The editor who agreed to look at my work when it was finished emphasized that this last this is especially important. TELL ME HOW IT ENDS, she insisted.  This is the person you want to amaze and charm and that doesn’t happen if you try to be coy.

To be honest, I don’t know how to be coy (*shocker* I know).  If I didn’t include the ending–before I know I needed to– it would be to save space.  To give more space to the rest of the story.

So I’ve been trying to think how to keep things short when this afternoon’s already proven that’s going to be a real challenge.

In the long version I think it’s cool that one storyline tangles with another, but for this version I wish they were a bit more self-contained.

I know I’ll get there, but griping just feels good every now and then.  I’ll pat myself on the back that no one has to see it very often, and I hope this will be all I say about it here.

Cheers.

(Done with 301 pages out of 357.  Over 7,000 words in this revision’s cut-bits file.)

8 thoughts on “Happy Medium?

  1. Ohemgee, I know exactly what you are talking about.
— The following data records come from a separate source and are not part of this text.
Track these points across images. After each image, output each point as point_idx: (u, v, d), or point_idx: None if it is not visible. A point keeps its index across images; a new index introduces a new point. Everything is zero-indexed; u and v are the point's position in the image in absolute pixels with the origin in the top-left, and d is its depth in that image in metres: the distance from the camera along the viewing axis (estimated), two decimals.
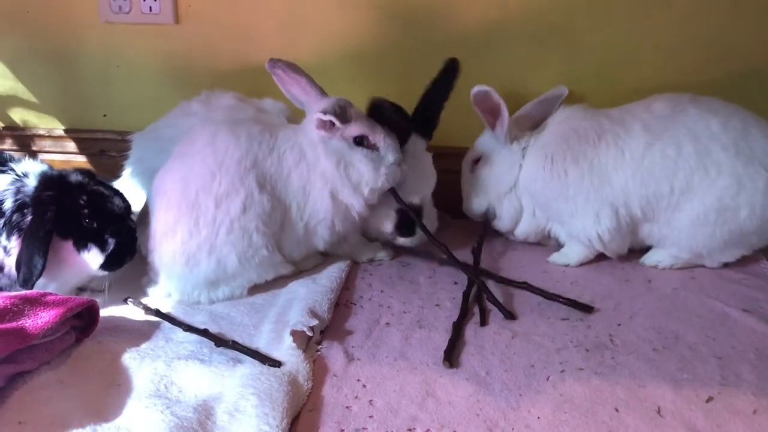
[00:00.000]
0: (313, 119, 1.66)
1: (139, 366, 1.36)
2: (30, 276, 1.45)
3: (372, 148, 1.69)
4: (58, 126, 2.42)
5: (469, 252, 1.84)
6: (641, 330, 1.52)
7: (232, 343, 1.42)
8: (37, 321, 1.31)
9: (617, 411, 1.25)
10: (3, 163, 1.56)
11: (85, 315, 1.43)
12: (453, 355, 1.41)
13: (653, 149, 1.71)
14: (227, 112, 1.88)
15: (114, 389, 1.30)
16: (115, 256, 1.56)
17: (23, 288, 1.46)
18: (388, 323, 1.55)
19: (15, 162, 1.56)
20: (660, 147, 1.70)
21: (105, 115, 2.38)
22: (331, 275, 1.71)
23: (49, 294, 1.41)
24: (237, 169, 1.60)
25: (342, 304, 1.64)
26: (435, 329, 1.51)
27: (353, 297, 1.67)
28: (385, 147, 1.70)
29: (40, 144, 2.42)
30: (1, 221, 1.49)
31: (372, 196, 1.72)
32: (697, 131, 1.70)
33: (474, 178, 1.91)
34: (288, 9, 2.17)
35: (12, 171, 1.53)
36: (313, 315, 1.50)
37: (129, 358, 1.39)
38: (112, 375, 1.34)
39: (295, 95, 1.75)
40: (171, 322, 1.52)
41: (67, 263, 1.53)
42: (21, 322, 1.30)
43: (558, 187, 1.76)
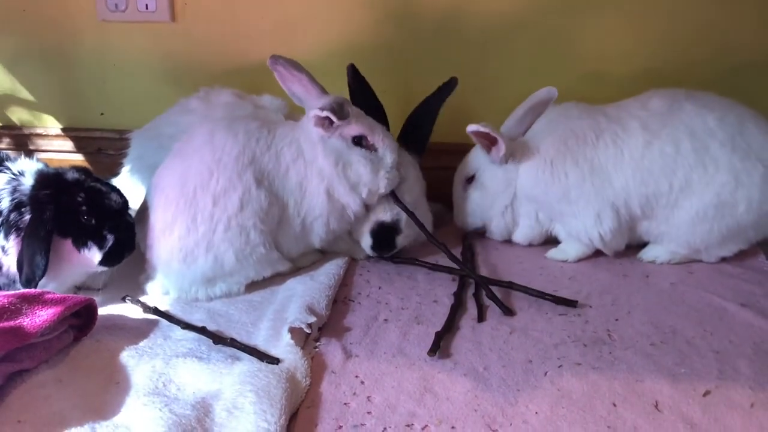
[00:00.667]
0: (312, 117, 1.66)
1: (138, 364, 1.36)
2: (33, 276, 1.45)
3: (370, 148, 1.69)
4: (55, 125, 2.42)
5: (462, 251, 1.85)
6: (639, 325, 1.52)
7: (230, 341, 1.42)
8: (36, 320, 1.31)
9: (615, 406, 1.26)
10: None
11: (84, 313, 1.43)
12: (439, 346, 1.41)
13: (652, 148, 1.71)
14: (226, 109, 1.87)
15: (113, 387, 1.30)
16: (115, 251, 1.56)
17: (26, 288, 1.46)
18: (386, 319, 1.56)
19: (10, 161, 1.56)
20: (659, 145, 1.70)
21: (102, 114, 2.38)
22: (329, 272, 1.71)
23: (47, 293, 1.41)
24: (234, 166, 1.60)
25: (340, 300, 1.64)
26: (433, 325, 1.51)
27: (351, 294, 1.68)
28: (384, 148, 1.69)
29: (37, 143, 2.42)
30: None
31: (370, 197, 1.71)
32: (695, 128, 1.70)
33: (468, 196, 1.89)
34: (285, 7, 2.16)
35: (8, 170, 1.52)
36: (311, 312, 1.50)
37: (127, 356, 1.38)
38: (110, 373, 1.34)
39: (296, 92, 1.75)
40: (169, 320, 1.52)
41: (67, 261, 1.53)
42: (19, 320, 1.30)
43: (560, 190, 1.76)
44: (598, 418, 1.23)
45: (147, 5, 2.20)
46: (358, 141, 1.68)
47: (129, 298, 1.60)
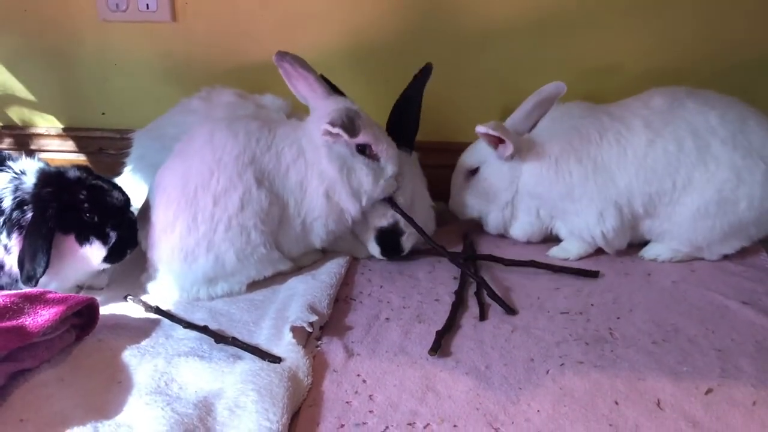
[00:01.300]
0: (319, 124, 1.63)
1: (140, 363, 1.36)
2: (34, 273, 1.45)
3: (373, 158, 1.68)
4: (56, 124, 2.42)
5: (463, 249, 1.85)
6: (641, 323, 1.52)
7: (231, 340, 1.42)
8: (38, 319, 1.31)
9: (617, 404, 1.26)
10: (0, 162, 1.56)
11: (85, 313, 1.44)
12: (440, 346, 1.42)
13: (655, 146, 1.71)
14: (228, 108, 1.88)
15: (114, 386, 1.30)
16: (117, 248, 1.56)
17: (27, 285, 1.46)
18: (387, 318, 1.56)
19: (12, 160, 1.56)
20: (662, 143, 1.70)
21: (103, 114, 2.38)
22: (331, 271, 1.71)
23: (49, 292, 1.41)
24: (235, 166, 1.60)
25: (341, 299, 1.64)
26: (435, 324, 1.51)
27: (353, 292, 1.68)
28: (386, 158, 1.69)
29: (38, 143, 2.42)
30: (1, 219, 1.48)
31: (368, 204, 1.72)
32: (697, 125, 1.70)
33: (469, 188, 1.88)
34: (286, 6, 2.16)
35: (9, 169, 1.53)
36: (313, 311, 1.50)
37: (129, 355, 1.39)
38: (112, 372, 1.34)
39: (300, 91, 1.74)
40: (171, 319, 1.52)
41: (70, 259, 1.53)
42: (21, 320, 1.31)
43: (564, 188, 1.75)
44: (600, 416, 1.23)
45: (148, 5, 2.20)
46: (362, 149, 1.67)
47: (131, 297, 1.60)
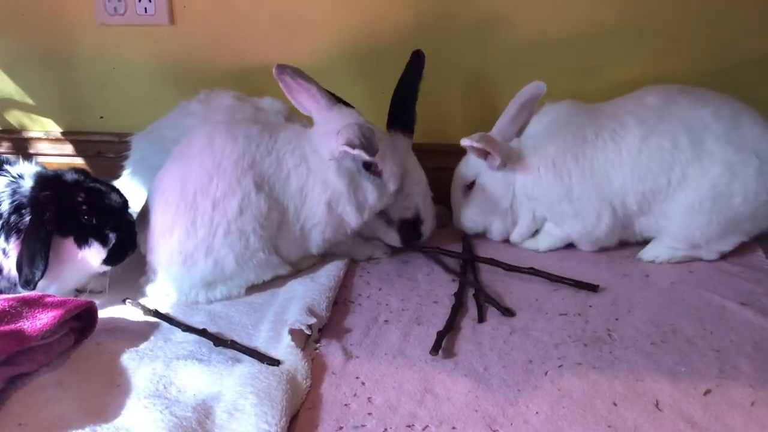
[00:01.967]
0: (327, 137, 1.63)
1: (138, 366, 1.36)
2: (32, 277, 1.45)
3: (377, 174, 1.69)
4: (54, 128, 2.42)
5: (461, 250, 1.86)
6: (639, 324, 1.52)
7: (230, 343, 1.42)
8: (36, 323, 1.31)
9: (615, 405, 1.26)
10: None
11: (84, 316, 1.43)
12: (441, 346, 1.42)
13: (649, 143, 1.71)
14: (227, 111, 1.88)
15: (113, 390, 1.30)
16: (117, 250, 1.56)
17: (25, 289, 1.46)
18: (386, 321, 1.56)
19: (9, 164, 1.56)
20: (656, 140, 1.71)
21: (102, 117, 2.38)
22: (330, 274, 1.71)
23: (48, 296, 1.41)
24: (234, 171, 1.60)
25: (340, 302, 1.64)
26: (433, 326, 1.51)
27: (351, 295, 1.68)
28: (389, 176, 1.70)
29: (37, 146, 2.43)
30: None
31: (369, 218, 1.74)
32: (690, 121, 1.71)
33: (469, 202, 1.89)
34: (284, 8, 2.16)
35: (7, 173, 1.53)
36: (312, 313, 1.50)
37: (128, 358, 1.39)
38: (111, 376, 1.34)
39: (303, 103, 1.72)
40: (169, 322, 1.52)
41: (69, 261, 1.53)
42: (19, 324, 1.31)
43: (563, 190, 1.76)
44: (598, 417, 1.23)
45: (146, 8, 2.20)
46: (368, 166, 1.68)
47: (129, 300, 1.60)
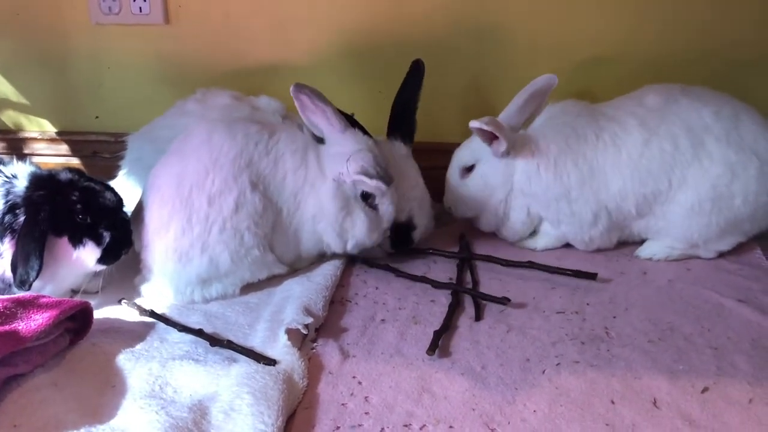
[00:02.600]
0: (336, 158, 1.62)
1: (134, 367, 1.36)
2: (27, 277, 1.44)
3: (373, 207, 1.68)
4: (50, 128, 2.41)
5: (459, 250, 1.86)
6: (637, 322, 1.52)
7: (227, 343, 1.42)
8: (31, 324, 1.31)
9: (613, 403, 1.25)
10: None
11: (79, 317, 1.43)
12: (438, 345, 1.41)
13: (651, 145, 1.71)
14: (223, 111, 1.87)
15: (109, 390, 1.29)
16: (112, 249, 1.56)
17: (20, 290, 1.46)
18: (383, 320, 1.55)
19: (3, 164, 1.56)
20: (657, 142, 1.71)
21: (97, 117, 2.37)
22: (326, 273, 1.70)
23: (43, 296, 1.41)
24: (231, 168, 1.59)
25: (337, 301, 1.63)
26: (430, 325, 1.51)
27: (348, 294, 1.67)
28: (385, 211, 1.68)
29: (32, 147, 2.42)
30: None
31: (355, 249, 1.71)
32: (691, 123, 1.71)
33: (466, 186, 1.87)
34: (280, 8, 2.16)
35: (0, 173, 1.52)
36: (308, 313, 1.49)
37: (124, 359, 1.38)
38: (106, 376, 1.33)
39: (316, 123, 1.69)
40: (165, 322, 1.51)
41: (64, 261, 1.53)
42: (14, 325, 1.30)
43: (562, 190, 1.75)
44: (596, 415, 1.22)
45: (141, 8, 2.19)
46: (365, 196, 1.66)
47: (125, 300, 1.59)
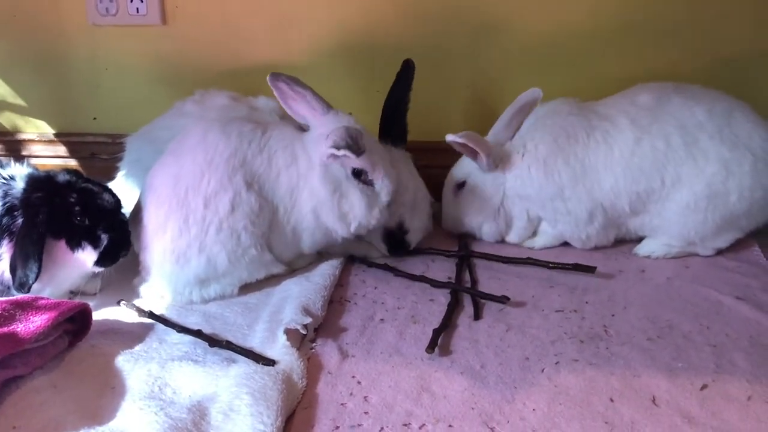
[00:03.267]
0: (319, 142, 1.61)
1: (133, 368, 1.36)
2: (26, 279, 1.44)
3: (368, 183, 1.66)
4: (47, 130, 2.41)
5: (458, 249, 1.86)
6: (635, 320, 1.52)
7: (225, 343, 1.42)
8: (29, 326, 1.31)
9: (612, 401, 1.25)
10: None
11: (78, 319, 1.43)
12: (437, 343, 1.41)
13: (642, 144, 1.71)
14: (221, 111, 1.86)
15: (108, 392, 1.29)
16: (110, 251, 1.55)
17: (19, 292, 1.45)
18: (382, 319, 1.55)
19: (1, 166, 1.56)
20: (649, 141, 1.71)
21: (95, 118, 2.37)
22: (325, 273, 1.70)
23: (41, 298, 1.41)
24: (225, 168, 1.59)
25: (336, 301, 1.63)
26: (429, 324, 1.51)
27: (347, 294, 1.67)
28: (381, 185, 1.66)
29: (30, 148, 2.41)
30: None
31: (359, 230, 1.69)
32: (684, 121, 1.71)
33: (459, 203, 1.89)
34: (278, 7, 2.16)
35: None
36: (307, 313, 1.49)
37: (123, 360, 1.38)
38: (105, 378, 1.33)
39: (298, 111, 1.69)
40: (164, 323, 1.51)
41: (62, 263, 1.53)
42: (13, 327, 1.30)
43: (554, 189, 1.76)
44: (595, 413, 1.22)
45: (138, 9, 2.19)
46: (357, 174, 1.65)
47: (124, 302, 1.59)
Months, years even, spent dropping little hints and clues into thousands of words of text, putting in little hints and funny bits and edging your character to step outside himself, and crafting all those adverbs and adjectives and nouns into just the right balance… And the BOOM! you have to forget all that and just put the who, the what, the why, and the how and that’s all. No detail, no flourishing, no building of emotion to the climax of the story. It just has to end.

    But even Shakespeare ended King Lear with “He died.” So I guess that makes it possible for us to do it too.

  2. No deaths? Not sure exactly how to handle that. ;)

    I can see how it would be so difficult to figure out how to get the power of the story into one page. Good luck!

  3. A delighted witch doctor.

    Which is Matthew’s response any time someone uses the phrase “Happy Medium.”

    Anyway.

    Do you HAVE to have your one page right away? One of my top jobs in my role of Wife is to write summaries for Matthew…when he has an important meeting or big project, we sit down and he goes on and on and then I condense it all down to one page and organize it. Maybe the summary is something I can help you with.

  4. Sure, I’ll take what help I can get.

    I’m actually toying with the idea of buying (cheep) landscape/mapping/architect software programs to map out all my spaces in my story. Other than basic orientations (NSEW and where the windows are relative to the door(s) of a room) I’ve not slowed down enough to detail that.

    Having the mss out of my hands will be a good opportunity for that.